BRIEF:
--------------------------------
De volgende brief werd bij een anderd gelegenheid door den negentienjarigen zwarten onderwijzer-kweekeling Arnold Fumé van Porto-Seguro aan een destijds in Europa verblijvenden Missionaris gericht.

Eerw. Pater,

Uw brief heb ik met groote vreugde ontvangen. Neem mijnen dank voor al de zorgen , die gij voor mij en mijne broeders in Afrika gehad hebt. Onze Lieve Heer moge mij de genade geven , een zuiver , onschuldig leven te leiden, mijn plichten als onderwijzer goed te vervullen, en van mij een goeden helper voor de Missie te maken. Vader, de roeping is zeer diep gedrukt in mijn hart, daarom ben ik bereid het grootste olfer te brengen om harentwil. Als ik nu anders doen wil, zal ik volstrekt geen vreugd en vrede des harten hebben.

Met de studie ga ik dagelijks vooruit. De Duitsche les geeft mij P. Hering, en P. Lauer geschiedenis. Met de overige kom ik alléén klaar. Mijn tafel van werkzaamheden zal u toonen, dat ik in ’t geheel ’s namiddags niet in de stad ga. De tijd is mij nu zoo kostbaar als nooit te voren. Maar aan dezen regel wil ik mij houden.
--------------------------------
AANGELEVERD MATERIAAL:

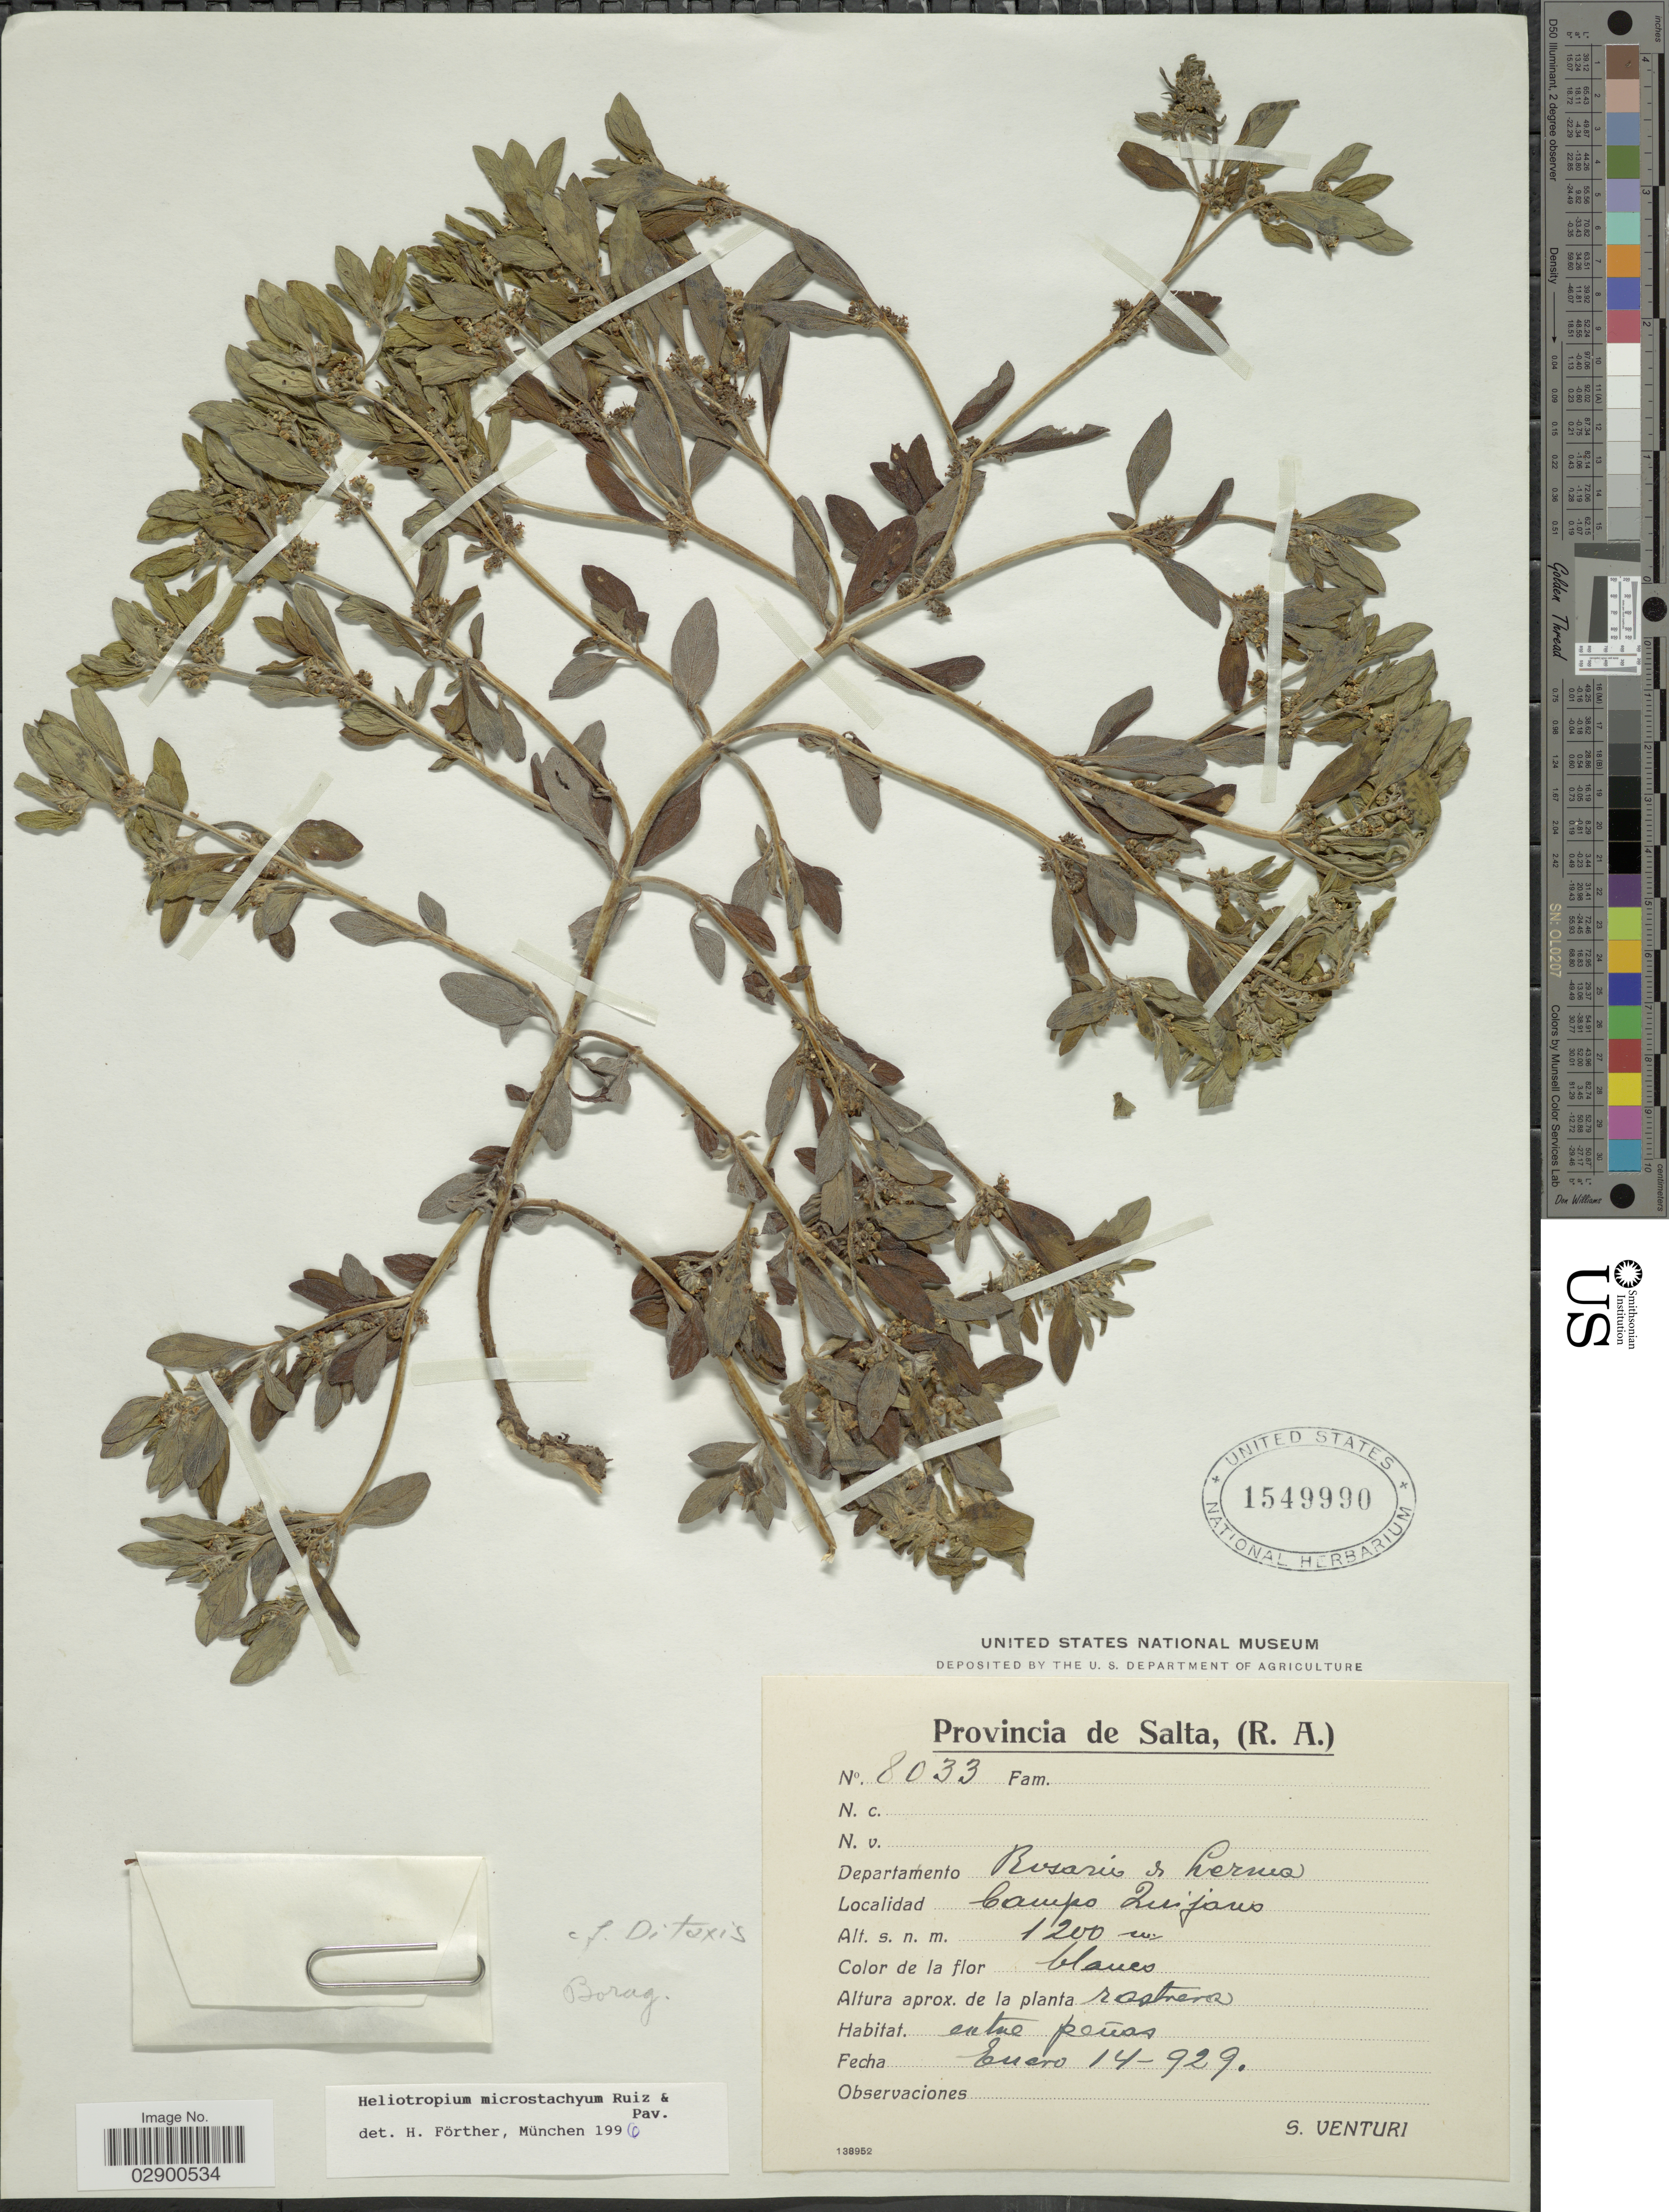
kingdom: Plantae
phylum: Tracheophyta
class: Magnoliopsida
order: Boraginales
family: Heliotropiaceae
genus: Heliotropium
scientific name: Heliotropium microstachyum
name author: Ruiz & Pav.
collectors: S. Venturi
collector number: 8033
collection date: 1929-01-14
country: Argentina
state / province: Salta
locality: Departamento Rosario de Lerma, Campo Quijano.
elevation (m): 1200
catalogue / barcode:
--------------------------------
OPDRACHT:
Werk de brief bij van "De volgende brief" tot en met "verblijvenden Missionaris gericht." en zet daarbij "Priester" in plaats van "Missionaris". De items staan los van de brief.

JUIST ANTWOORD:
De volgende brief werd bij een anderd gelegenheid door den negentienjarigen zwarten onderwijzer-kweekeling Arnold Fumé van Porto-Seguro aan een destijds in Europa verblijvenden Priester gericht.